Dataset entries:
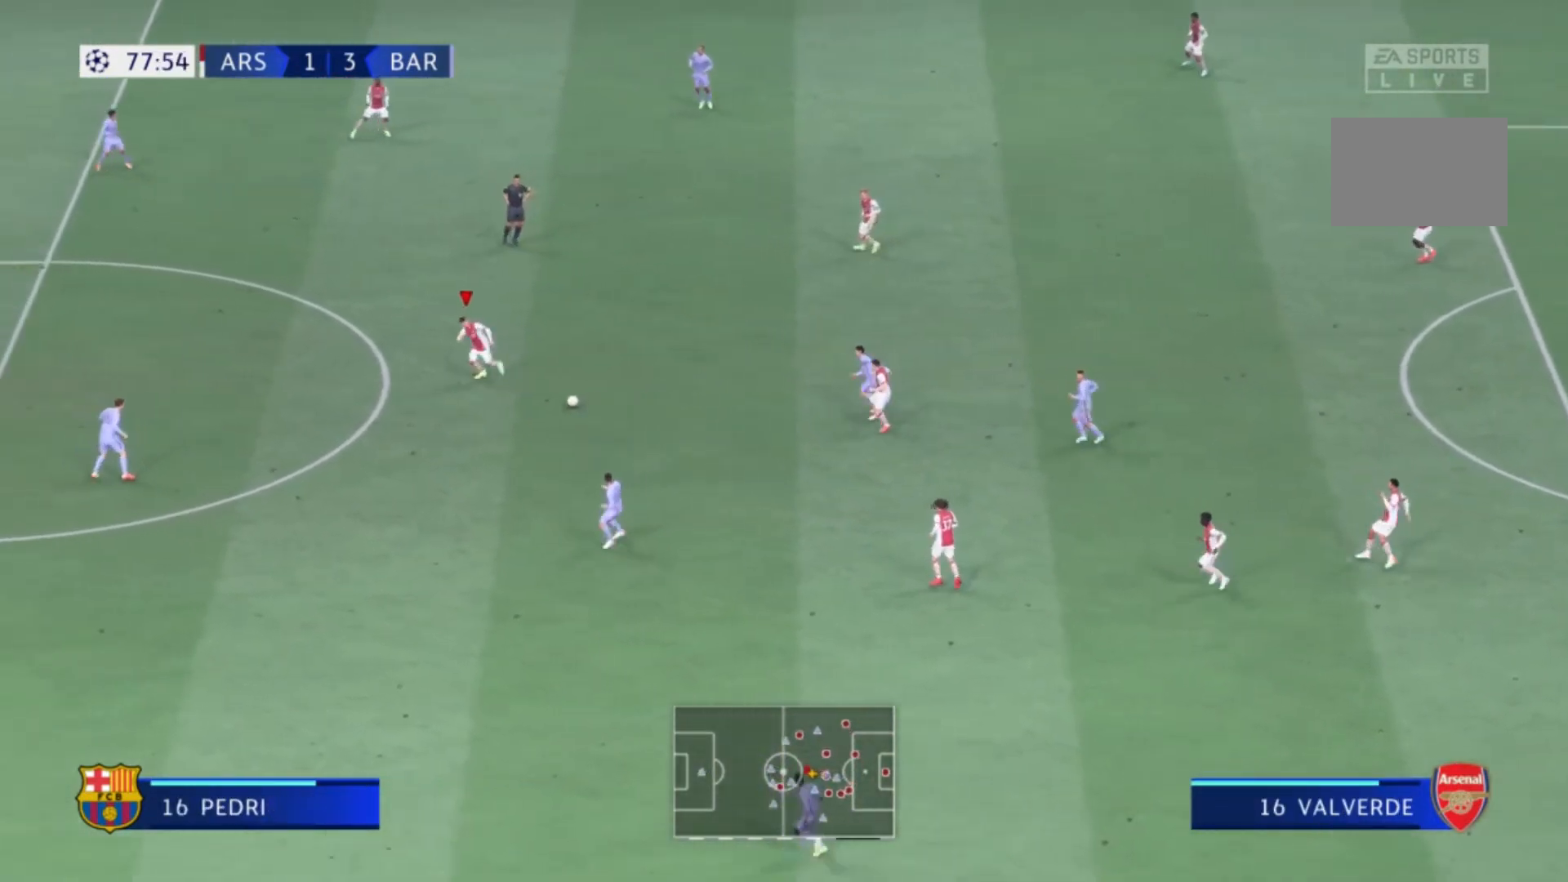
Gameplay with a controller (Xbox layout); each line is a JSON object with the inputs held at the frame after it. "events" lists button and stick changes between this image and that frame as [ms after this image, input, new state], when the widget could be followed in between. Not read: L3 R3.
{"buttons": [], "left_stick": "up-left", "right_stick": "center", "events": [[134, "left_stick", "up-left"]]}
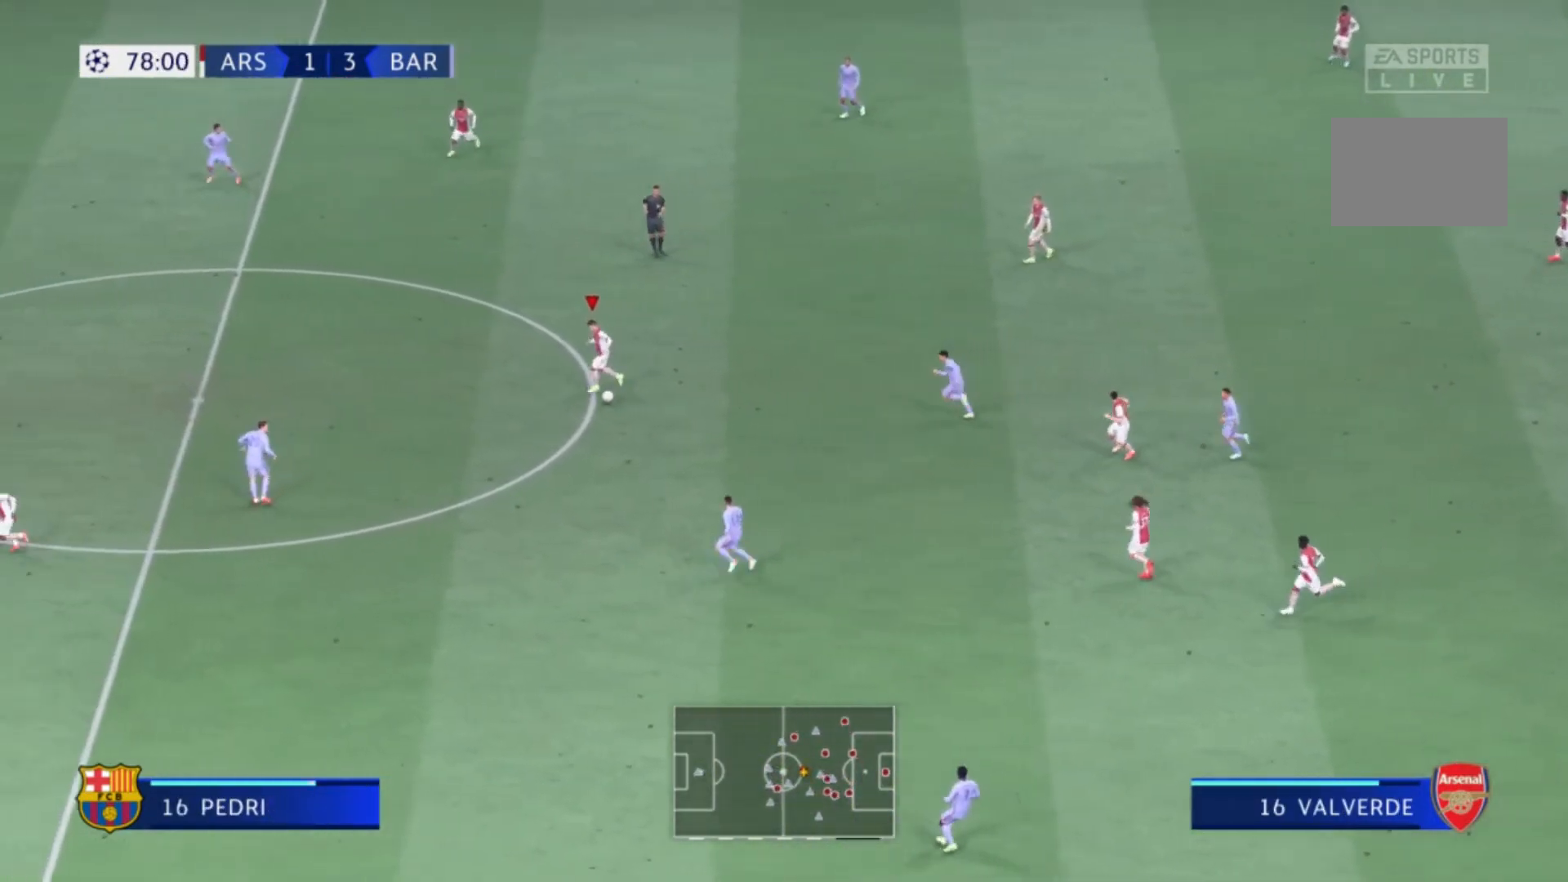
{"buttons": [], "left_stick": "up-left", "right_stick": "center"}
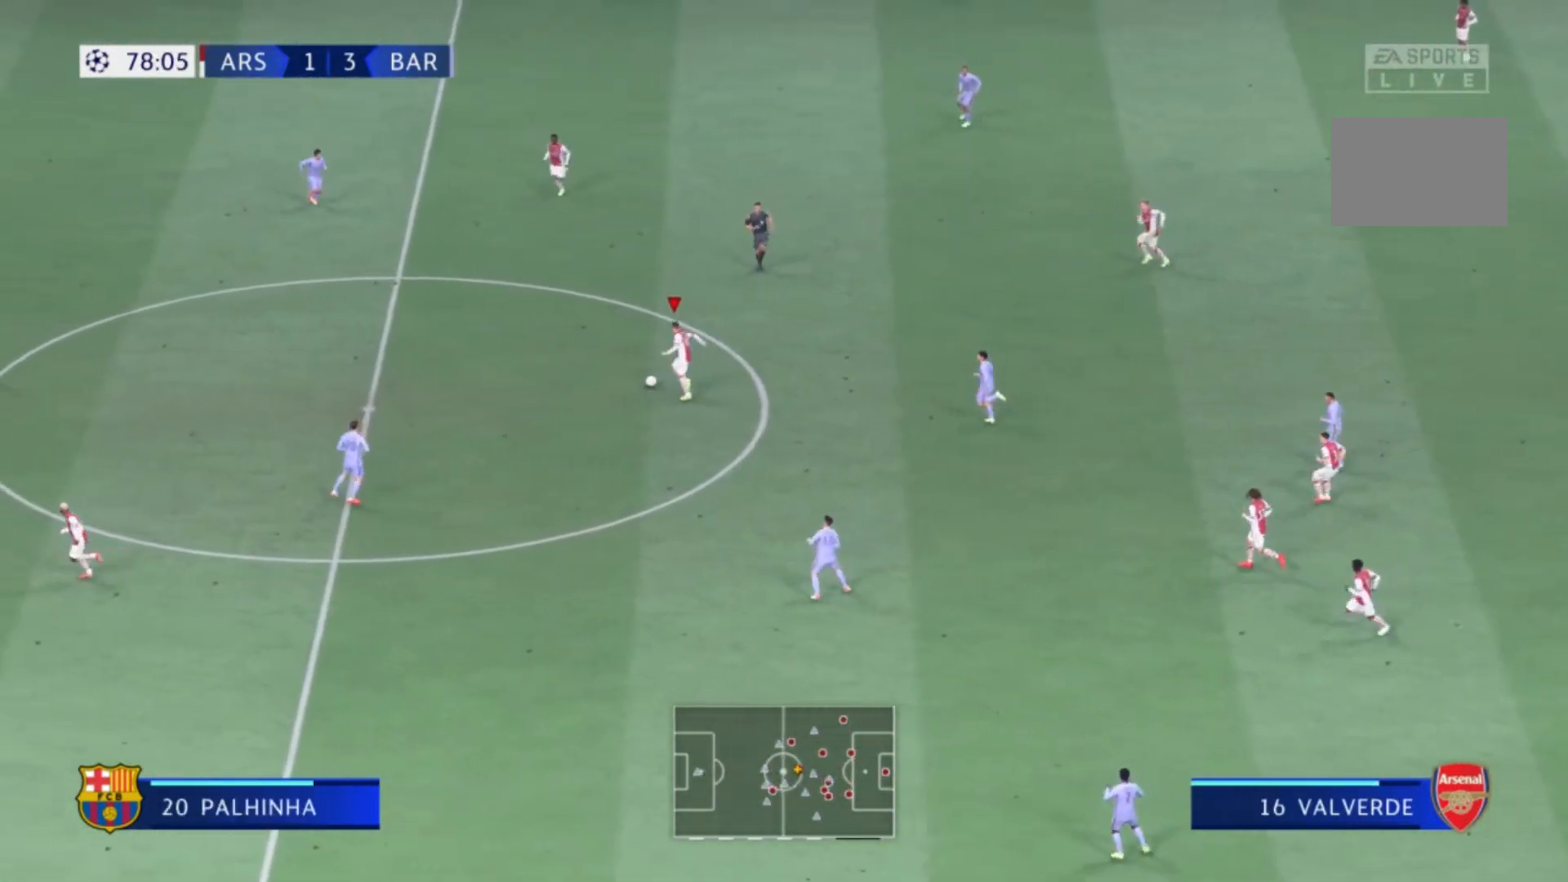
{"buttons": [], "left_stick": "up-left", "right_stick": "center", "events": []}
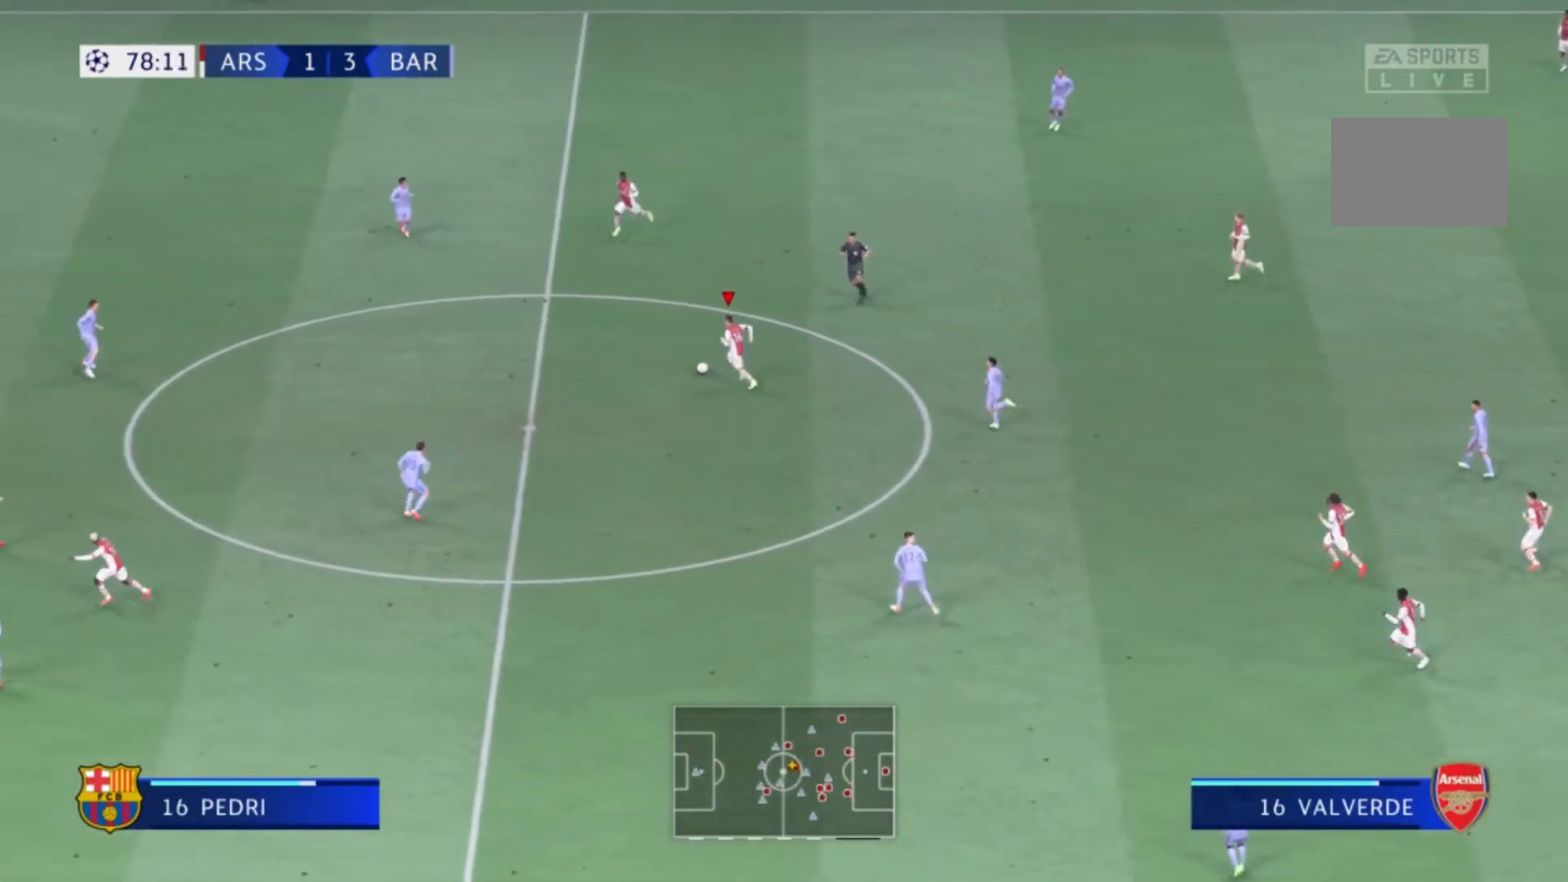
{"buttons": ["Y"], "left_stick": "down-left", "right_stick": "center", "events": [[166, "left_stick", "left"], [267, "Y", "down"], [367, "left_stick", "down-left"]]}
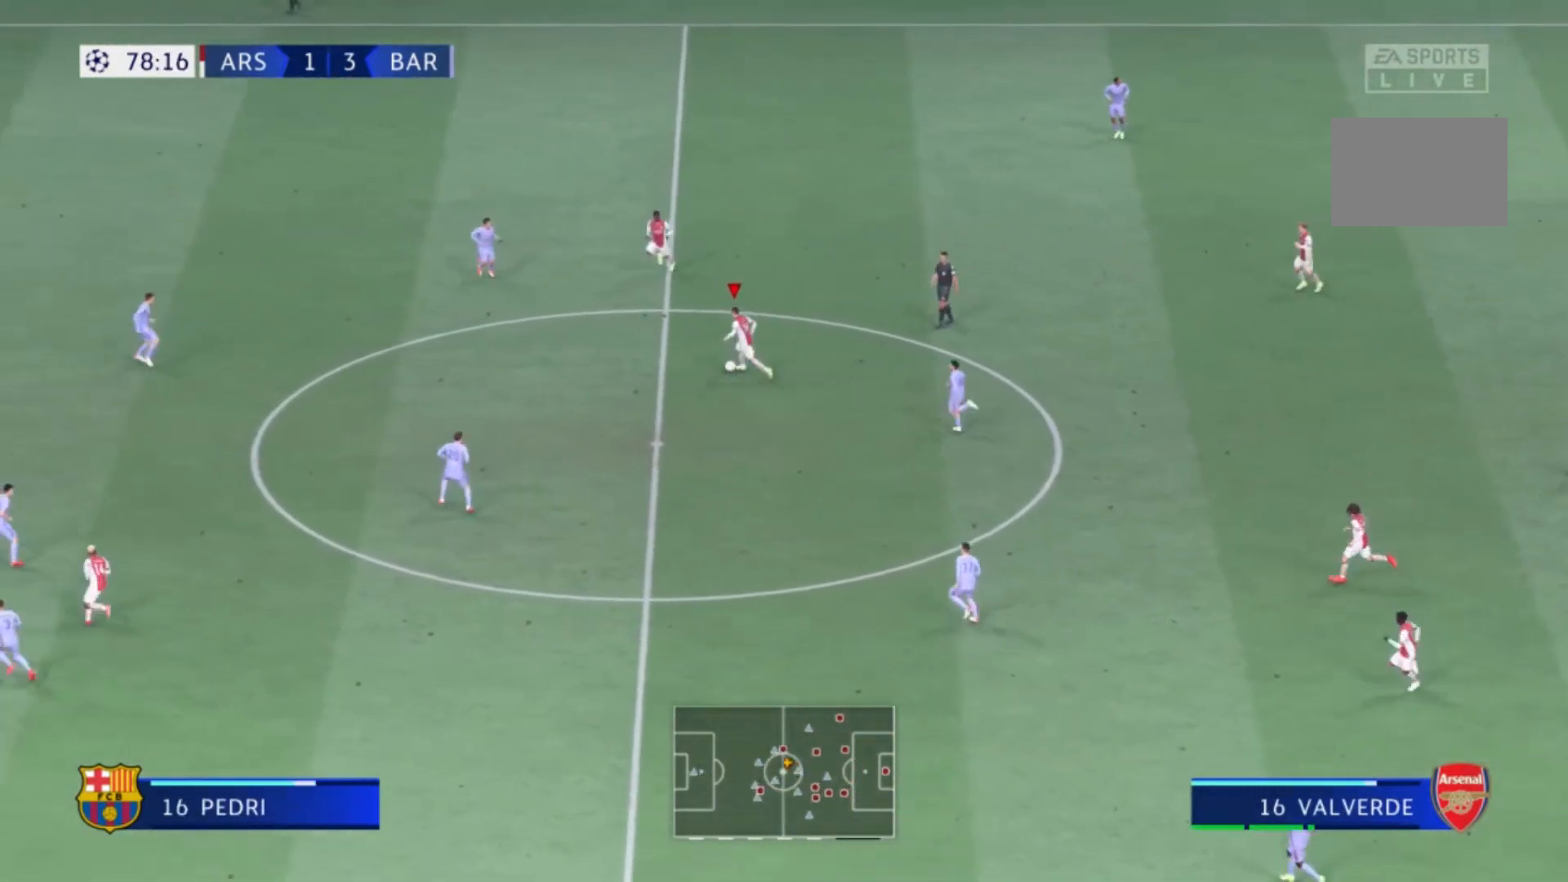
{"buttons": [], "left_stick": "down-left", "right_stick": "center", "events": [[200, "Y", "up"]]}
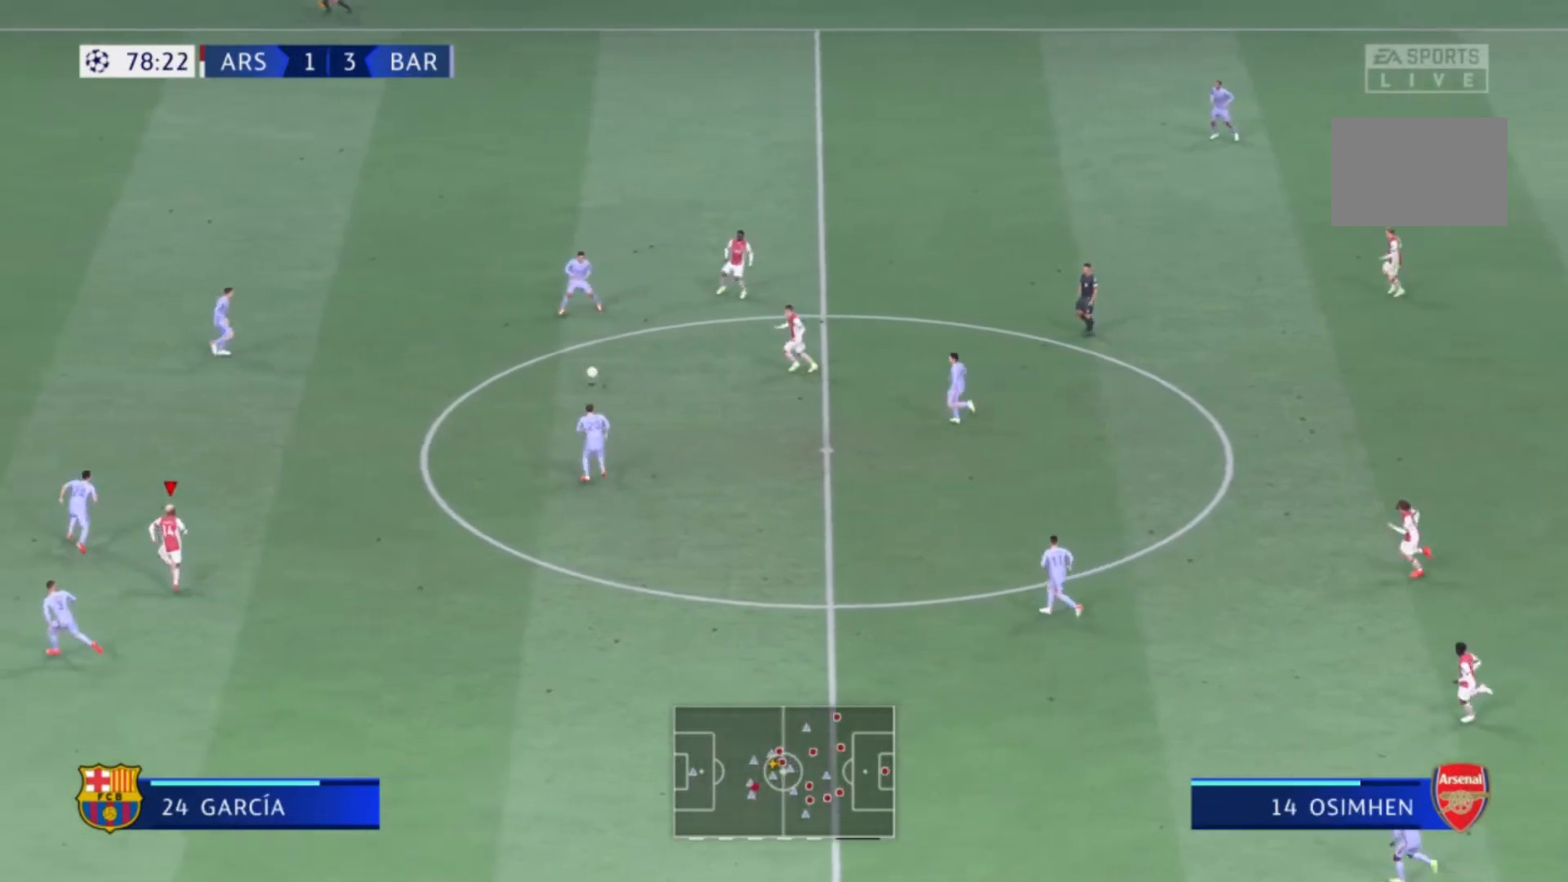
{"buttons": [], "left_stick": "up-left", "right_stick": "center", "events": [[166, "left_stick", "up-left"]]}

**TASK PROMPT**
Return every line from the entries above that includes the word "buttons".

**RESULT OF THIS TASK**
{"buttons": [], "left_stick": "up-left", "right_stick": "center", "events": [[134, "left_stick", "up-left"]]}
{"buttons": [], "left_stick": "up-left", "right_stick": "center"}
{"buttons": [], "left_stick": "up-left", "right_stick": "center", "events": []}
{"buttons": ["Y"], "left_stick": "down-left", "right_stick": "center", "events": [[166, "left_stick", "left"], [267, "Y", "down"], [367, "left_stick", "down-left"]]}
{"buttons": [], "left_stick": "down-left", "right_stick": "center", "events": [[200, "Y", "up"]]}
{"buttons": [], "left_stick": "up-left", "right_stick": "center", "events": [[166, "left_stick", "up-left"]]}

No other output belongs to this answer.